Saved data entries
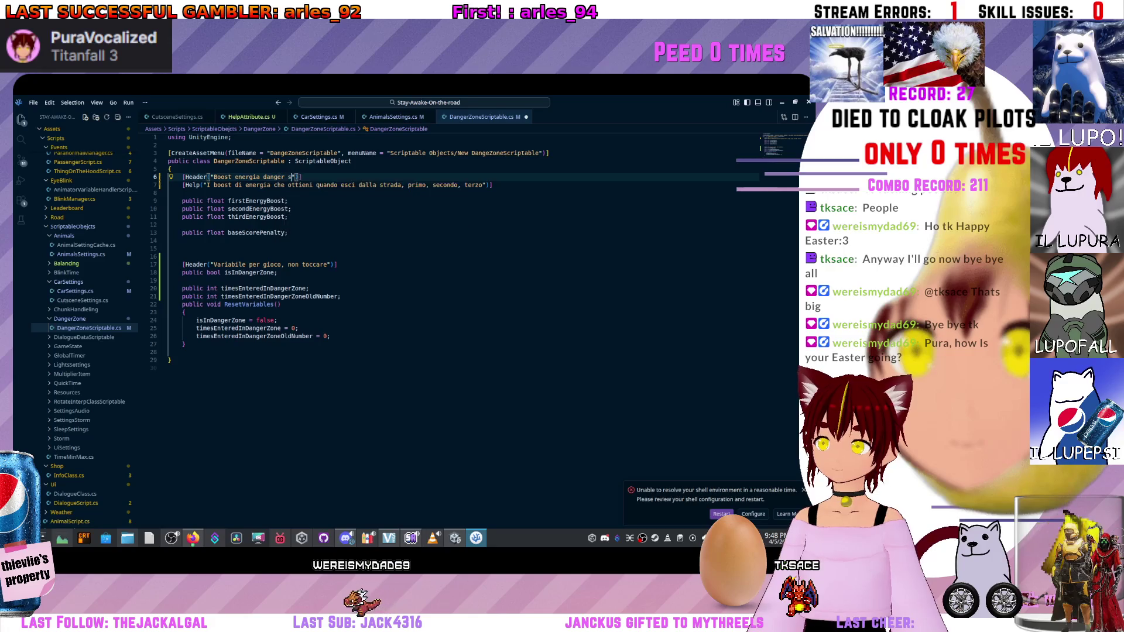
pyautogui.write('ne')
pyautogui.press('End')
# Copy the Header and Help pair and paste it above baseScorePenalty.
pyautogui.press('Down')
pyautogui.press('Down')
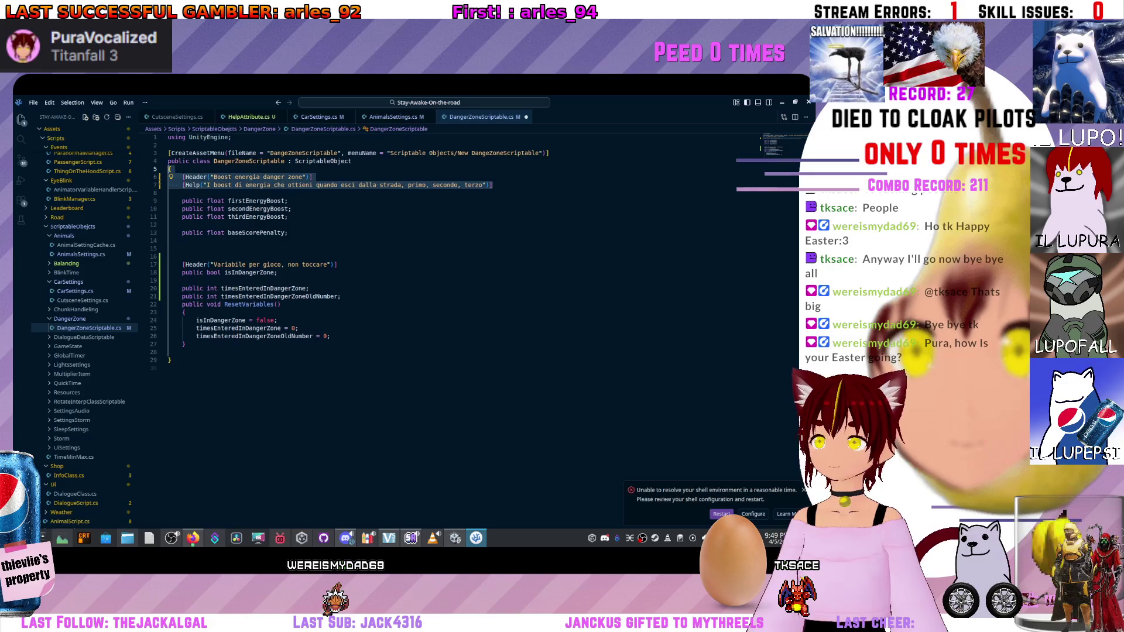
pyautogui.press('shift+Up')
pyautogui.press('shift+Up')
pyautogui.press('ctrl+c')
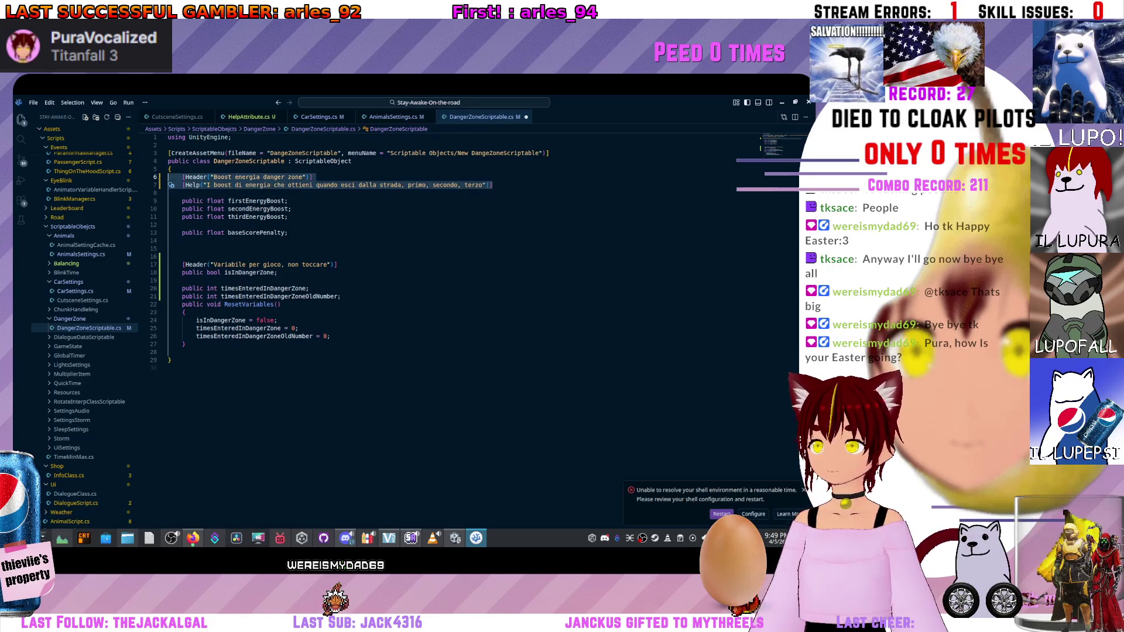
pyautogui.press('Down')
pyautogui.press('Down')
pyautogui.press('Down')
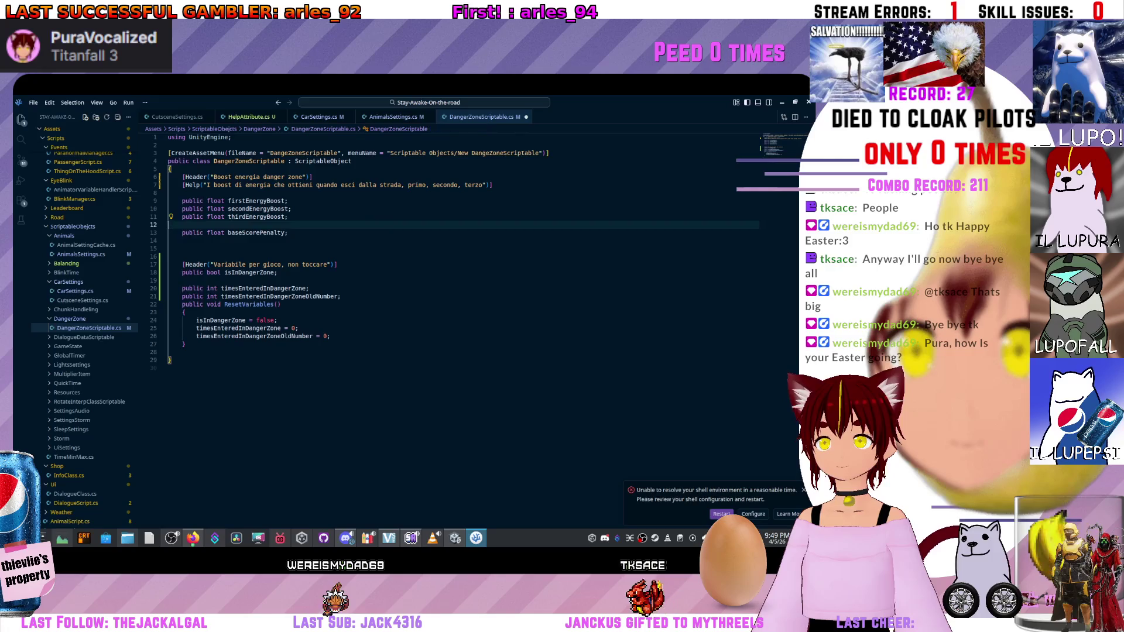
pyautogui.press('Return')
pyautogui.press('ctrl+v')
# Retitle the pasted header to 'Penalità danger zone'.
pyautogui.click(303, 232)
pyautogui.press('shift+Up')
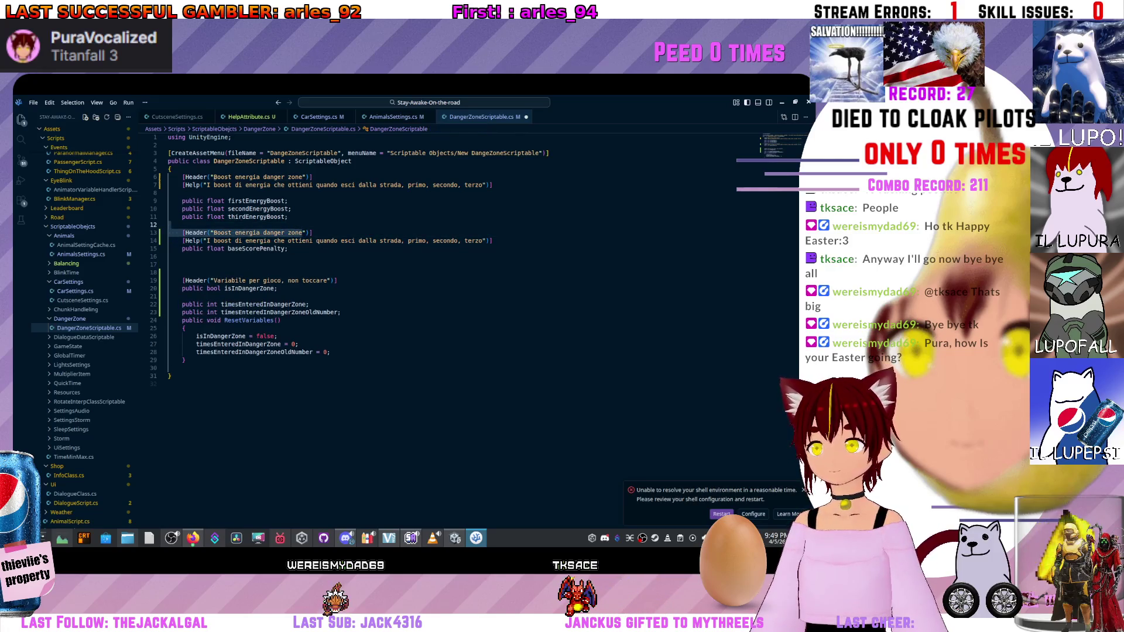
pyautogui.press('BackSpace')
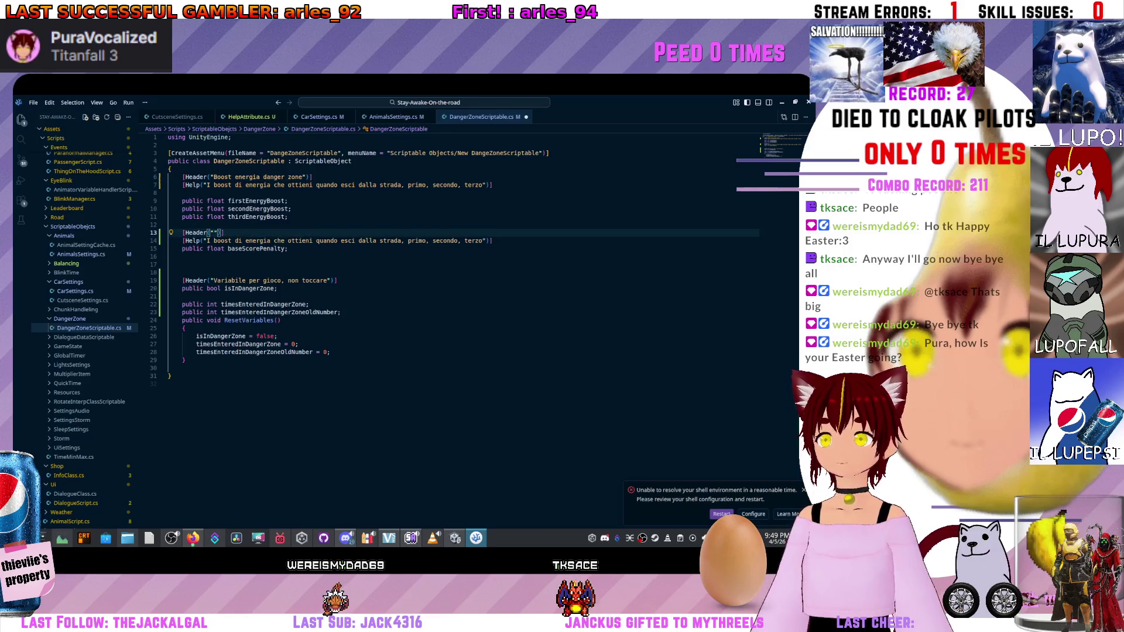
pyautogui.write('"Penalita')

▶ Try it: Leaving the pictures aside, output each entry above exactly as written.

▶ Exercise result:
pyautogui.write('ne')
pyautogui.press('End')
# Copy the Header and Help pair and paste it above baseScorePenalty.
pyautogui.press('Down')
pyautogui.press('Down')
pyautogui.press('shift+Up')
pyautogui.press('shift+Up')
pyautogui.press('ctrl+c')
pyautogui.press('Down')
pyautogui.press('Down')
pyautogui.press('Down')
pyautogui.press('Return')
pyautogui.press('ctrl+v')
# Retitle the pasted header to 'Penalità danger zone'.
pyautogui.click(303, 232)
pyautogui.press('shift+Up')
pyautogui.press('BackSpace')
pyautogui.write('"Penalita')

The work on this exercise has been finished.